父親が亡くなる時も、同じモノをその肩に見た。
黒きモノの名は「冥府神ハーデスの遣い」
肩の上に浮かぶその影が、死神の姿とわかるほどになった時・・・その人間を冥府へ連れていくのだと。
「お母さん・・・っ」
「わたしには・・・もう時間がない」
ポツリ、とオリエはつぶやきビビに手を差し伸べた。
「今から言うことをよく聞いて、ビビちゃん・・・あなたにわたしの力を継いでもらいたいの」
「力・・・を?」
「そう。《アドミニア》から与えられ、育てあげられた力を、あなたに託します」
「《アドミニア》・・・?何?」
聞きなれない単語の発音に、ビビは眉をひそめ、差し伸べられた手を取る。
「神とも神獣とも違い、別の次元で超越した存在・・・転生する代償としてわたしは記憶を失い、彼らから【時の加護】を与えられ、この箱庭に導かれた」
「【時の加護】・・・?箱庭・・・?」
何度か瞬きを繰り返し、オリエは弱弱しく頷く。握り返されたその手は、氷のように冷たかった。そっと指を絡め、オリエはビビを引き寄せる。
「本当は・・・もっと早く継ぐべきだった。でもこれは《アドミニア》の意思であり、わたしにはどうすることもできなかった」
「お母さん、言っている意味がわからない。《アドミニア》って、何?【時の加護】を与えられたって・・・」
ビビの問いは聞こえていないのか、オリエはうつろなまなざしをビビに向ける。
「ごめんね、ビビちゃん・・・」
・・・え?
(・・・生きて、何度でも)
・・・っ、誰?
(僕が、君を見つける。どんな姿に転生しても、僕はきっと君を見つけ出す)
だから、生きて
ふいに聞こえる声とともに、何かが頭の中に流れこんでくる。
光の渦のような・・・それは記憶?
膨大ななにかが、洪水のように頭の中に押し寄せてくる。そのままビビを形成する細胞すべてに覆いかぶさり、混ざり合い、上書きしていくような感覚に身を震わせ、思わずビビはうめき声をあげて頭を抱えた。
「・・・ル、あなたを巻き込むつもりはなかった・・・わたし、は、ただ」
あの時、終わりにするはずだった。
なのに、願ってしまったから。
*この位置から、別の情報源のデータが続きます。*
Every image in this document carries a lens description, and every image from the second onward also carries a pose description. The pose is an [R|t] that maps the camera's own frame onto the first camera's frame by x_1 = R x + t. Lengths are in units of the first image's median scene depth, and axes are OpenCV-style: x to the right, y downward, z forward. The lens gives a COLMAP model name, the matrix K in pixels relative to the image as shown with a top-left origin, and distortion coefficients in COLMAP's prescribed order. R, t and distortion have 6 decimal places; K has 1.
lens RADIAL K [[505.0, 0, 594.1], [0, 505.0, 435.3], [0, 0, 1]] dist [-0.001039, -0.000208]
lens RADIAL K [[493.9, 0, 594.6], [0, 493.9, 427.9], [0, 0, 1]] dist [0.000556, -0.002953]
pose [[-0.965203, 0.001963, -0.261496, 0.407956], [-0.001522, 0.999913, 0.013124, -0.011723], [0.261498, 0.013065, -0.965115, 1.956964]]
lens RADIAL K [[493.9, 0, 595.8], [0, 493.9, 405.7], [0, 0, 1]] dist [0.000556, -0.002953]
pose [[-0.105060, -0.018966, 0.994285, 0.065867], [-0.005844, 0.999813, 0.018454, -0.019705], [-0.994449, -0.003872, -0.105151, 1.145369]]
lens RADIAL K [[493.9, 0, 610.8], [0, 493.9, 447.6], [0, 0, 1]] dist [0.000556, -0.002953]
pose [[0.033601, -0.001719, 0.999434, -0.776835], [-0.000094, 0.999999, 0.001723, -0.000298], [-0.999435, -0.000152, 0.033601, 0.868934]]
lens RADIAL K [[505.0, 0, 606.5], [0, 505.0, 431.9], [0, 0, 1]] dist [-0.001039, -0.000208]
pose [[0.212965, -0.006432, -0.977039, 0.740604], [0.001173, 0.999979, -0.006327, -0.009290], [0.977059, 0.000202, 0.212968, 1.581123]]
来世というものを。
魂の記憶が続いていく呪いの連鎖。こうなるとわかっていたら、願わなかった。望まなかった。
《アドミニア》から与えられた【時の加護】からは逃れられない。ああ、もう少しわたしたちに時間があれば・・・
苦し気なオリエの声が頭のどこかで響いて聞こえる。それはビビに対してではなく、流れ込んでくる記憶の中の、誰かに向けての言葉のようだった。
ビビはくらくらする眩暈に目を開けられずに、そのままオリエに覆いかぶさるように倒れこむ。その身体を、痩せた腕がそっと抱きしめた。
背を流れる赤い髪を撫でながら、オリエは小さく息を吐く。
「愛しているわ。ビビ・・・愛しいわたしの娘」
どうか・・・どうかあなたが真実と共にありますよう。
もし・・・あの人に見つけてもらえたら、伝えてほしい。